To balance these concerns, Doordash employs a hybrid approach combining LLM-based batch processing with methods that generalize well to unseen queries, including embedding retrieval, traditional statistical models (like BM25), and rule-based systems. This hybrid architecture leverages the deep contextual understanding of LLMs while maintaining real-time adaptability for novel queries.
## Integration with Search Pipeline and Rankers
The effectiveness of the query understanding system depends on integration with downstream components, particularly the rankers that order retrieved documents by relevance. The new query understanding signals needed to be made available to the rankers, which then had to adapt to both the new signals and changed patterns of consumer engagement that the retrieval improvements introduced.
The structured query understanding enables specific retrieval logic—for example, making dietary restrictions a MUST condition (strict enforcement) while allowing flexibility on less strict attributes like flavors as SHOULD conditions. This granular control over retrieval logic would not be possible with purely embedding-based approaches.
## Results and Metrics
The implementation demonstrated significant improvements across multiple metrics:
- **Carousel Trigger Rate**: Nearly 30% increase in the trigger rate of popular dish carousels, meaning the system can retrieve significantly more relevant items to display.
- **Whole Page Relevance (WPR)**: More than 2% increase in WPR for dish-intent queries, indicating users see more relevant dishes overall.
- **Conversion**: Rise in same-day conversions, confirming that reduced friction helps consumers make ordering decisions.

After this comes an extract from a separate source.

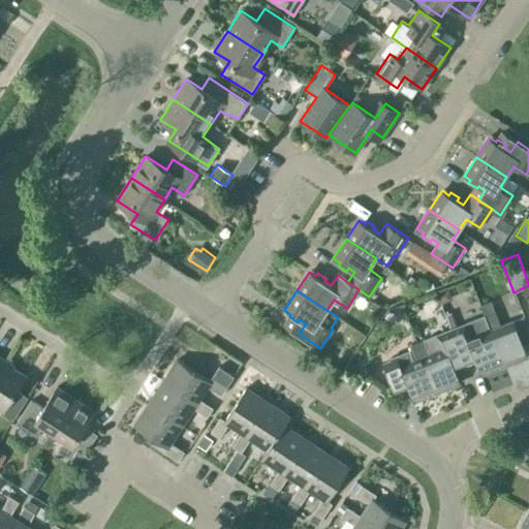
[(485,315),(485,316),(504,365),(511,362),(512,363),(527,356),(514,320),(500,325),(490,301),(480,305),(485,315)]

- **Ranker Improvements**: With more diverse engagement data from improved retrieval, retraining the ranker led to an additional 1.6% WPR improvement.
## Future Directions
The validated LLM integration opens several future possibilities: query rewriting and search path recommendations, surfacing popular items for new users, improving retrieval recall and precision through more granular attributes, and deeper consumer behavior understanding for personalization (e.g., inferring that a consumer prefers spicy dishes and Latin American cuisines).
## Assessment and Considerations
This case study represents a well-architected integration of LLMs into a production search system. The approach is notable for several reasons: it leverages existing infrastructure (knowledge graphs) to constrain LLM outputs, it acknowledges and addresses the hallucination problem systematically, it considers production trade-offs between accuracy and scalability, and it validates results with both offline evaluation and online A/B testing.
The hybrid approach—combining LLM batch processing with real-time generalization methods—reflects a pragmatic production mindset. The system doesn't rely solely on LLMs but uses them where they add the most value (complex query understanding) while maintaining traditional methods for scalability and real-time processing.
One limitation worth noting is that the article focuses primarily on batch inference for query understanding rather than real-time LLM inference, which would introduce additional latency and cost considerations. The long-term maintenance burden of keeping the knowledge graph and query understanding in sync is also a consideration for production systems at this scale.